- _Task directions_: In the book recommendation below, in what year was the organization known as the Ministry for the Future established?

- _Document excerpt_:
In Karachi, hot weather is normal but 44°C feels like you’re going to die
theguardian.comRecommended reading about the topic of climate change and wet bulb temperatures:
Kim Stanley Robinson's novel "The Ministry for the Future".
Here's the blurb from goodreads:
Established in 2025, the purpose of the new organization was simple: To advocate for the world's future generations and to protect all living creatures, present and future. It soon became known as the Ministry for the Future, and this is its story.
From legendary science fiction author Kim Stanley Robinson comes a vision of climate change unlike any ever imagined.
Told entirely through fictional eye-witness accounts, The Ministry For The Future is a masterpiece of the imagination, the story of how climate change will affect us all over the decades to come.
Its setting is not a desolate, post-apocalyptic world, but a future that is almost upon us - and in which we might just overcome the extraordinary challenges we face.
It is a novel both immediate and impactful, desperate and hopeful in equal measure, and it is one of the most powerful and original books on climate change ever written.

- _Bounding box coordinates_:
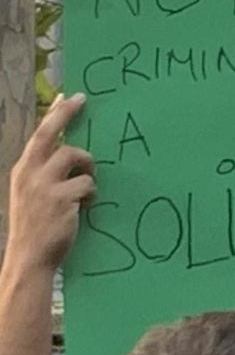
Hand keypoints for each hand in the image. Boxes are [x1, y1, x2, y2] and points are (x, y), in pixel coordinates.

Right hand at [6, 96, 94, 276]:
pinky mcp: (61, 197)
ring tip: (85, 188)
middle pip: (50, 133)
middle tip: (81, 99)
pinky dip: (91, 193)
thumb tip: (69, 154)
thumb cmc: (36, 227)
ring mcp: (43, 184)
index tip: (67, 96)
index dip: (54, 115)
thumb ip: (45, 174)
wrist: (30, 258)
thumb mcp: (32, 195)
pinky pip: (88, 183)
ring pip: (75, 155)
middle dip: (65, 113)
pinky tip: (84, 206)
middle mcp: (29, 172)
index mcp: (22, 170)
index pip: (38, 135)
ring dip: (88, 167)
...
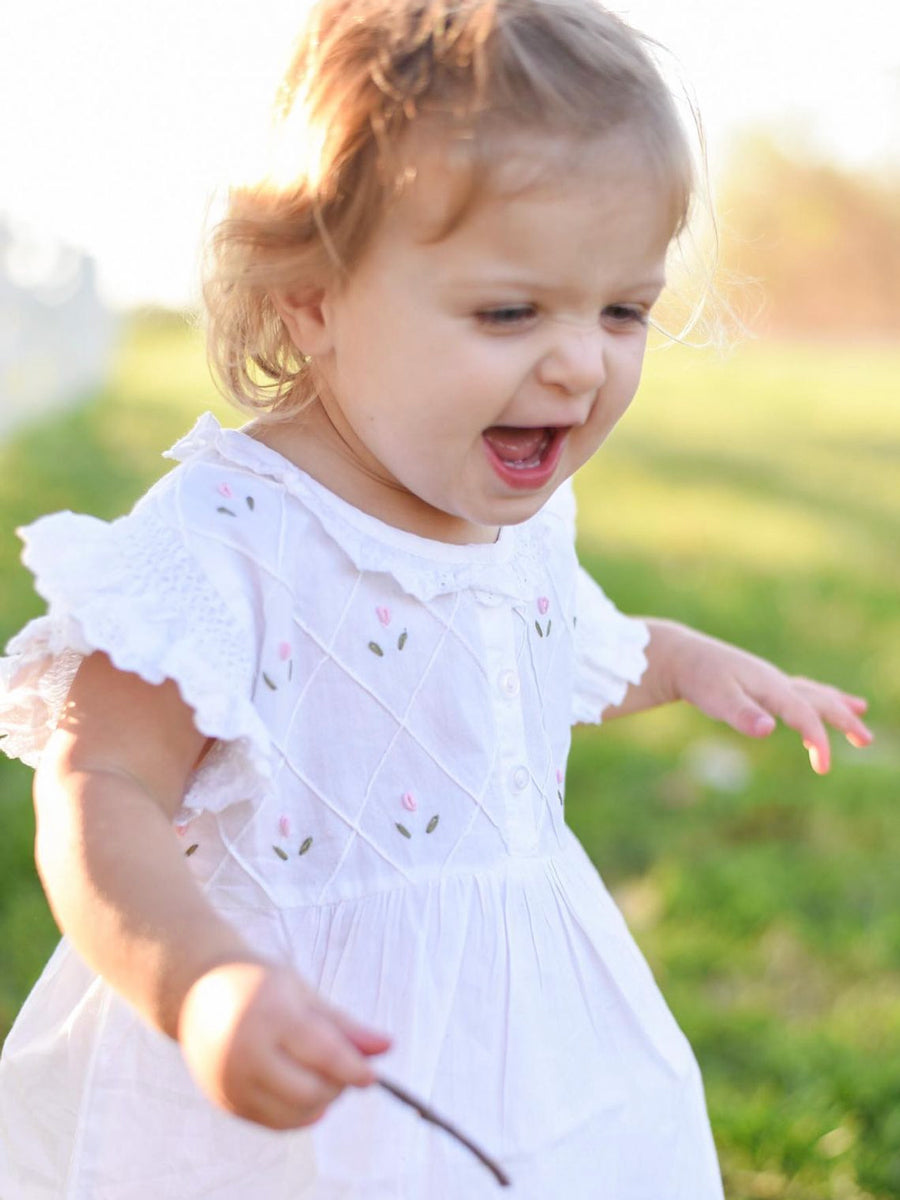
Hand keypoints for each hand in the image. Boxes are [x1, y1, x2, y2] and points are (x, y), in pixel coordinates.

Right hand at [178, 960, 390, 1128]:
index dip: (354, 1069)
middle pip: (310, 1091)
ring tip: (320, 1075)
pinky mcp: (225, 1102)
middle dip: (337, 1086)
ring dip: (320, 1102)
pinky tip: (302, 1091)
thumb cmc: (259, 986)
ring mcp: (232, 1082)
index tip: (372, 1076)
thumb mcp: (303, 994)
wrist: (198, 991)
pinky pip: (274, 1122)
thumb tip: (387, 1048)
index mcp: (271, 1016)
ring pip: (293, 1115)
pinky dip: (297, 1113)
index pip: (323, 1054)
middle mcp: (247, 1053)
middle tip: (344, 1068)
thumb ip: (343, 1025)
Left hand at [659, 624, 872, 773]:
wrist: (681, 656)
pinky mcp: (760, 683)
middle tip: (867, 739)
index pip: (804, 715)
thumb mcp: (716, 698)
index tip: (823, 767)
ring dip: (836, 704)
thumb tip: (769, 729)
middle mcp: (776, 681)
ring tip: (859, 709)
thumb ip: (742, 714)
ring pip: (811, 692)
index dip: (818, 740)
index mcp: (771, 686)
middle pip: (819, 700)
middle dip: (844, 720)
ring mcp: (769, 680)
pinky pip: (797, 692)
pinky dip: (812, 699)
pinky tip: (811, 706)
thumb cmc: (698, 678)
--
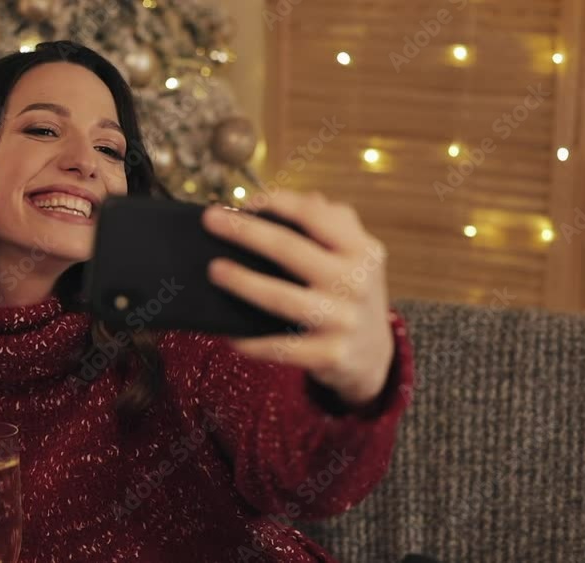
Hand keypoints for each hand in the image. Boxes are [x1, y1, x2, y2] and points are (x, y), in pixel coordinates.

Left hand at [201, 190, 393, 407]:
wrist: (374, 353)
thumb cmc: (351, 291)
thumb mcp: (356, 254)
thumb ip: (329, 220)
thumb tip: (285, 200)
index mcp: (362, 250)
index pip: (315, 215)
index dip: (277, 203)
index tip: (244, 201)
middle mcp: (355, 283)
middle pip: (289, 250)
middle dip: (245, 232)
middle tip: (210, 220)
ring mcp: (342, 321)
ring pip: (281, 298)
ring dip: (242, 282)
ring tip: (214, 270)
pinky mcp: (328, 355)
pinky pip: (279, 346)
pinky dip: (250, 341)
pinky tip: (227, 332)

- _Result_: 2025